- TASK INSTRUCTIONS: Duplicate the lines from the one with "The value of blue1 at 6 is 2. True or false?" up to and including the one with "What is the maximum value shown in the chart?", leaving out the pictures.

- GIVEN RECORDS:

^^^^

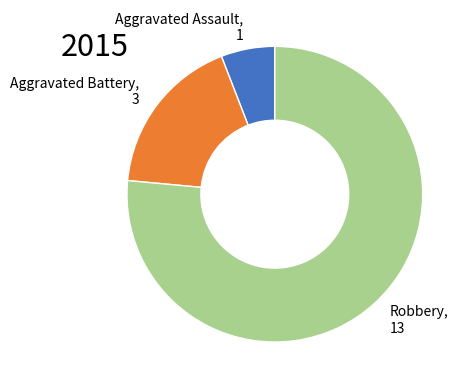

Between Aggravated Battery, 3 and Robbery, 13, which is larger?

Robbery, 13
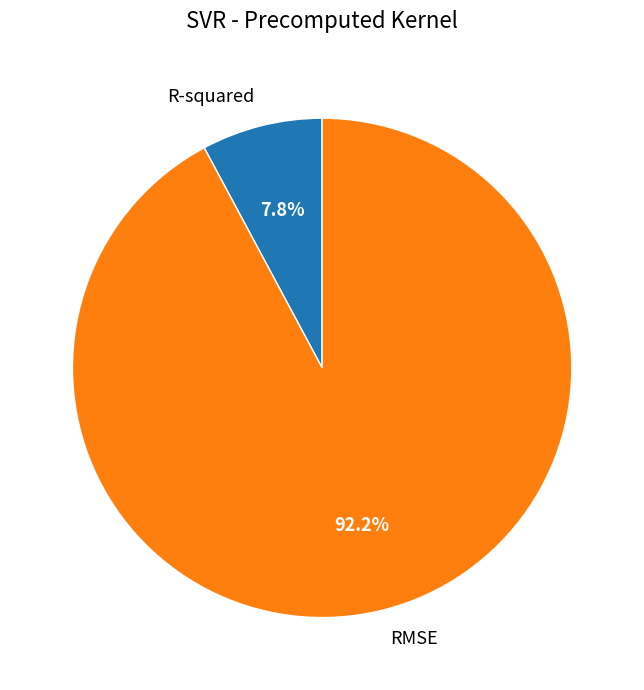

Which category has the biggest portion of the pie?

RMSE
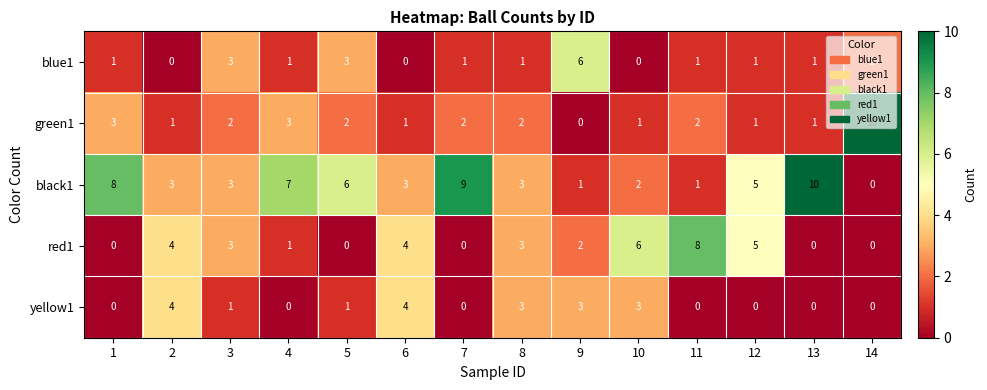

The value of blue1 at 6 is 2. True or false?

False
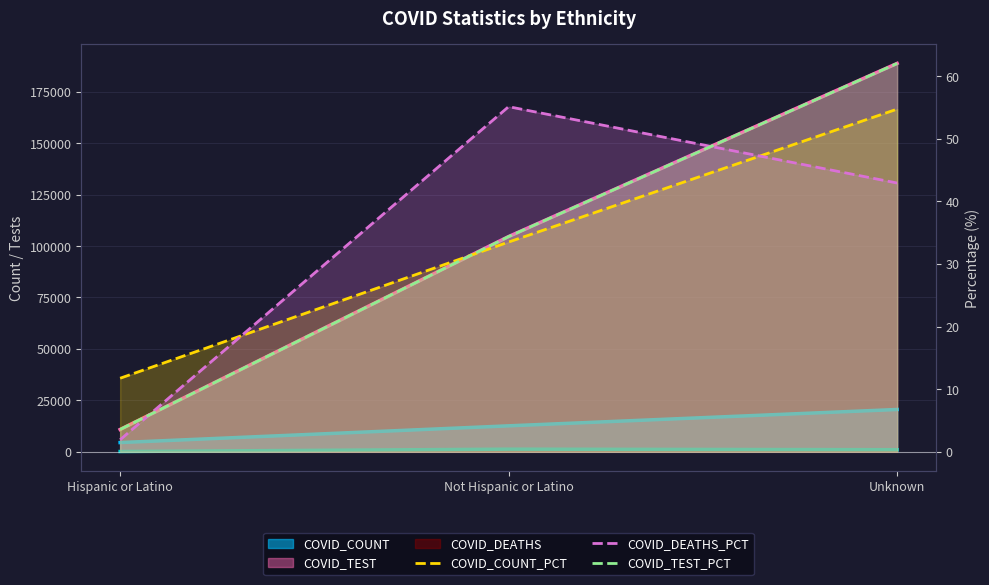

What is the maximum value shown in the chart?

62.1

^^^^

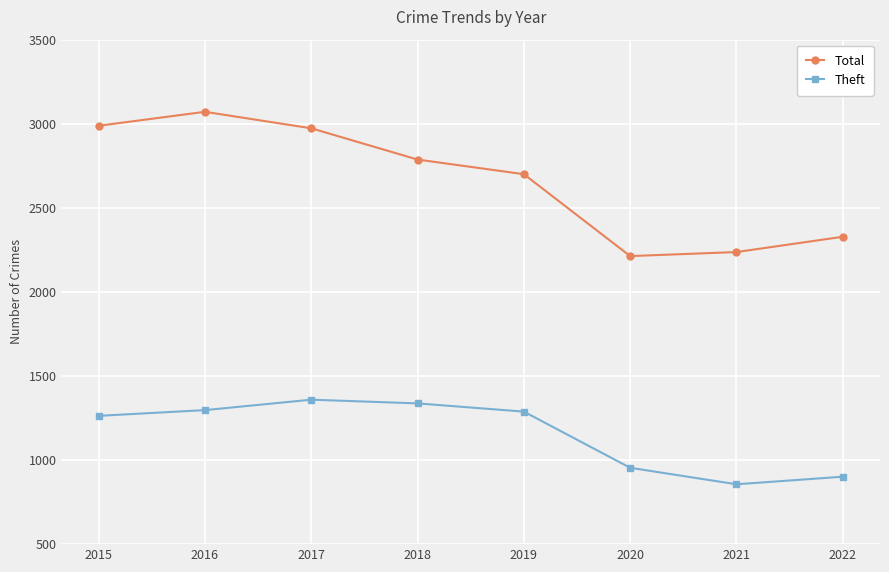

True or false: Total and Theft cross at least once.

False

^^^^

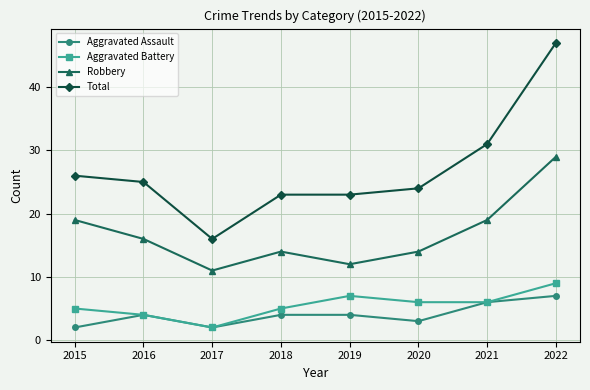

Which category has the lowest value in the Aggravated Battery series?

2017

^^^^

- SOLUTION FOR THIS TASK:
The value of blue1 at 6 is 2. True or false?

False

What is the maximum value shown in the chart?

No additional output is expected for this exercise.